给下属擦屁股也是你工作的一环,越到这种时候,你越发想念你家松松软软的抹茶小蛋糕,啊不是,小藿藿。
藿藿这孩子打小就争气!害怕胆小怎么了,要允许存在进步空间,现在还主动(被尾巴硬推着挤着)跟雪衣外出执勤去了呢!

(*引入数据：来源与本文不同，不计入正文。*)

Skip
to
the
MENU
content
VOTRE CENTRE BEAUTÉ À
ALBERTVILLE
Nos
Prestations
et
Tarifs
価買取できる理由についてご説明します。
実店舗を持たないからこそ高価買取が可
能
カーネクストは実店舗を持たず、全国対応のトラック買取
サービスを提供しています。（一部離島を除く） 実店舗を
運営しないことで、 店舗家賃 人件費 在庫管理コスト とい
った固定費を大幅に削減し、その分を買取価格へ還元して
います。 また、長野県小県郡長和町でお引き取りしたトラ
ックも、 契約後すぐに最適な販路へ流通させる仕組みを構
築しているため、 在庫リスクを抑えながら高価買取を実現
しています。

藿藿可谓进步神速,从见习判官转正的那天或许不远了,希望你退休之前能等到这一日。
肯定能!因为这个月的退休申请又被打回来了。
你捧着保温杯刚喝了口热茶,景元的联络就切进来了。
现下只有你们两个人,不用装腔作势,省去表面功夫,你还是喝茶跷腿的看着景元的全息投影。
“刚忙完?我联络的可是时候?”
“嗯嗯,正是时候。在下刚刚哄好重犯,瞽目王酋因为听到我们敬爱的景元将军大名,备受刺激又哭又闹,又不能出狱,呜呜呜好可怜呐~”
“哎呀,判官大人明鉴,景元冤枉,我可什么都没做。”
当然不是景元做的,是瞽目王酋自己发癫。
本是「歌民」一族的巨贾,因交易盗窃长生之秘,遭你们逮捕。与神策府交易,允其戴罪立功,利用听觉感知的天赋,帮十王司判断嫌疑人的口供真伪。
多数时间该犯人俱表现得十分配合,你们要适度满足其要求,以安抚其情绪。
需要注意的是不能在这名犯人面前提起景元的名字,一提就亢奋,需要你们上阵连说带劝一阵才好呢。
新人就是不小心触犯这一条,才导致你过去收拾场面的。
你:“本官知晓,还你清白。”
你伸懒腰,做古法保健操,“你联系我是批了?”
景元点头:“两日后,拨一支云骑配合十王司地衡司的抓捕行动。仙舟人人有责听从十王司的调配,云骑更是如此,何须你特地向我报告呢?”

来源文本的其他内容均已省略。